A new 12-sided one pound coin based on the threepenny bit has being unveiled - and is said to be the hardest in the world to fake.
But the big question on many people's lips is: What about the supermarket trolleys?
Described as a 'giant leap into the future' the new coin will replace the old one, after the Treasury announced that 3per cent in circulation are fake - a total of over 45 million.
The coin is based on the historic three pence piece, also known as the 'Threepenny bit' which disappeared in 1971.
The original pound coin was issued in 1983 to replace the old pound note which was officially withdrawn from circulation in 1988.
Pound for pound: Some cash facts
- 'Margaret Thatcher, prime minister in 1983, wasn't keen and told MPs the new coin was 'not very popular"
- The Royal Mint said: "The note was in constant use on average lasting only nine months, whereas a coin can last as long as forty years or more and with the growth in the vending industry it was felt that a coin would be more useful.”
- The first £10 note was issued in 1759 in response to gold shortages caused by the Seven Years War. The first £5 notes followed in 1793.
- Five pounds was the lowest denomination until 1797, when a series of runs on the Bank of England led to it issuing £1 and £2 notes.

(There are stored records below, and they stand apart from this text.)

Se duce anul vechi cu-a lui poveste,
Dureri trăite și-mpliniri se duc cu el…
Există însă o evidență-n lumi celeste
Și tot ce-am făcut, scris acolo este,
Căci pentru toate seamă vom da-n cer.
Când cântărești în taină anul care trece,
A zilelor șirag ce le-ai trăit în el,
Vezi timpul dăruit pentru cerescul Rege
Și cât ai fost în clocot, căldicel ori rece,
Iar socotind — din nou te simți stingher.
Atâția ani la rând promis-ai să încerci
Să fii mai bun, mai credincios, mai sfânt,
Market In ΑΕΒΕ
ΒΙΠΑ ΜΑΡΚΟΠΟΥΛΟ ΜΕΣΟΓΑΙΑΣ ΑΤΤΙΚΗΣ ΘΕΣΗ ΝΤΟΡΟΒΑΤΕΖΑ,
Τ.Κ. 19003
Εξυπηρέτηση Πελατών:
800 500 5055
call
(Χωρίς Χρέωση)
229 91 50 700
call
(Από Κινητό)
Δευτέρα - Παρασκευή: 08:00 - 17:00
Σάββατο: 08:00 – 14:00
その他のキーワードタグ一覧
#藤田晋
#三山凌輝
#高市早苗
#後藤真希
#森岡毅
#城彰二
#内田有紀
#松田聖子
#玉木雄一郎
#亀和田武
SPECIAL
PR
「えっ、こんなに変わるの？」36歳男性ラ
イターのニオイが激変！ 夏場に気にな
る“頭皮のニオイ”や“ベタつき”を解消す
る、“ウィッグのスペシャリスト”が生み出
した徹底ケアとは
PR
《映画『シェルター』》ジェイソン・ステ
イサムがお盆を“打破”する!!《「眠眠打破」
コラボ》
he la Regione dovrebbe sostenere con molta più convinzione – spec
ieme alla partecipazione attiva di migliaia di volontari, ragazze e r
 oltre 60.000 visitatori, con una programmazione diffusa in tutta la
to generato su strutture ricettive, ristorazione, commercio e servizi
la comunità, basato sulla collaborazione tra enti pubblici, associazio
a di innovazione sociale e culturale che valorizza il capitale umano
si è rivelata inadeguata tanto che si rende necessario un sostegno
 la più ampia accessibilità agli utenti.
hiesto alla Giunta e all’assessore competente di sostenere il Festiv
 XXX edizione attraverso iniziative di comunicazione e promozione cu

- Cashiers previously had the task of filling in the name of the payee and signing each bank note individually. They were relieved of this duty after the first fully-printed notes appeared in 1853.
- Bank notes come in different ascending sizes, so the £5 note is smaller than the £10 which is smaller than the £20.
- The first £2 coin was issued in 1986 to commemorate the 13th Commonwealth Games being held in Scotland. The coin was not in general circulation until 1998.